どうしていいか分からず、とりあえず、挨拶を交した。



戸惑いながら相手も、小さく頭を下げてくる。



『…これ、凄いな。』


『ああ…うん。立派、だよね。』


『…よく、見にくんの?』


『うん。毎週月曜日のこの時間は、来てるかも。』


『へえ…』



微笑みながら、当たり前のようにベンチに座る女の動作を見てここの常連だということは、安易に予測できた。
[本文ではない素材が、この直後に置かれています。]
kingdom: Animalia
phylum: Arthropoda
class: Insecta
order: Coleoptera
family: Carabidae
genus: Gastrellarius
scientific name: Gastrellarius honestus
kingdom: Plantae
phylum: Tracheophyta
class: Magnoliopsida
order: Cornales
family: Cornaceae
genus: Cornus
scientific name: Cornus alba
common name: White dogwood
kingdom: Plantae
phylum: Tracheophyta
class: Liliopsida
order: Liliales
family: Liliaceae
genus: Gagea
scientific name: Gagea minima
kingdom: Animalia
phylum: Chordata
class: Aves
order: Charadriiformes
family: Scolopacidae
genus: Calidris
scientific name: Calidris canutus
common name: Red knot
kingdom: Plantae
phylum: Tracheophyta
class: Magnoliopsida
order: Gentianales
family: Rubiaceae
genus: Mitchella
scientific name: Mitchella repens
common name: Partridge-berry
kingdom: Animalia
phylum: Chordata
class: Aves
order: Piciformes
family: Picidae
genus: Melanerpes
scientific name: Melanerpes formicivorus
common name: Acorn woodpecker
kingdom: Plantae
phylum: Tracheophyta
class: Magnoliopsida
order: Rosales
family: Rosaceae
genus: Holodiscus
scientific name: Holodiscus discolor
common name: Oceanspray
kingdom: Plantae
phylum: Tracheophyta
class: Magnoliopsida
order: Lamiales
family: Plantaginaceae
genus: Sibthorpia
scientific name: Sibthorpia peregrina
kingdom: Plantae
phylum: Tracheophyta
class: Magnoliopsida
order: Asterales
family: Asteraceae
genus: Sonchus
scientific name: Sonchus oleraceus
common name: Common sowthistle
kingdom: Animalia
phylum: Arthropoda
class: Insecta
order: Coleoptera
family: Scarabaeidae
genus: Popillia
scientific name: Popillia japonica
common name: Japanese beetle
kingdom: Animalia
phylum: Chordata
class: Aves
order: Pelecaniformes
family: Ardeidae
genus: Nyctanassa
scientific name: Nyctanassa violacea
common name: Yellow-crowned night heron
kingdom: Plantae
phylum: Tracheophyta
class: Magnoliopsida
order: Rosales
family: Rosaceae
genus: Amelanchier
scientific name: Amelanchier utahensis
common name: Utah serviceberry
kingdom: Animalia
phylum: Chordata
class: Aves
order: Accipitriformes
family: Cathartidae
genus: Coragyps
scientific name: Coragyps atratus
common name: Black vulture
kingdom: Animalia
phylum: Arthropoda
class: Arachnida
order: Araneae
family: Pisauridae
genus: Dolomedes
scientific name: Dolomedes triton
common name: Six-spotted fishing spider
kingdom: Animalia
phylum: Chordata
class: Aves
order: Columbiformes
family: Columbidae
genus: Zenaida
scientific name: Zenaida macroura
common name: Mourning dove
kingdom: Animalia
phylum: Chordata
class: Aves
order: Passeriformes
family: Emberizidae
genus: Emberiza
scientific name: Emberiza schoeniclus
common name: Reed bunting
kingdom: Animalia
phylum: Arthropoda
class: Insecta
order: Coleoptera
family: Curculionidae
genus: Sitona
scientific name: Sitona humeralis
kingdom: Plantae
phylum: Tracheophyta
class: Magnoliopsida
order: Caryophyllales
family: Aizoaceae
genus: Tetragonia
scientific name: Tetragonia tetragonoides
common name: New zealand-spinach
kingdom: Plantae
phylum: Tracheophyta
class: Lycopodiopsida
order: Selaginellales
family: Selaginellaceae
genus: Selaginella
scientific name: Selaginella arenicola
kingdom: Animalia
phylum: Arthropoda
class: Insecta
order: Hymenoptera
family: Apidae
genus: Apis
大人にも子どもにも見える、華奢なソイツの隣…人ひとり分の距離を置き、腰掛ける。



『…柳の木のこと、知ってる?』


『…は?』


『柳って、陽木なの』


『ようぼく?』


『太陽の“よう”の“陽”気な“木”で、“陽木”』


『あんた、博士みたいな知識持ってんな…』


『大袈裟…木の辞書てきな本見たら、普通に載ってるから。』


『…普通は、そんな本自体読まねえだろ』


『まあ…そっか?』



結局この日、日付が変わる時間まで、他愛のない話ばかりをすることとなった。



『てか、陽木って何?』


『何って言われたら困るけど…あ、陽木は陽気を纏ってる?から、陰気を吸い取れるらしいよ。』


『陰気…』


『“かげ”の“気持ち”じゃない?暗い、心。…たぶんね。』




柳の木を振り返りつつ、



白いシンプルなTシャツの上、ダークグレーの長袖ロングパーカーを羽織り、黒一色で染められたスキニーパンツ、年季の入ったハイカットスニーカーを身に纏った【更級亜依子】は、そう言って、小さく笑った。




自分の身体全てを、覆い隠した、服装で。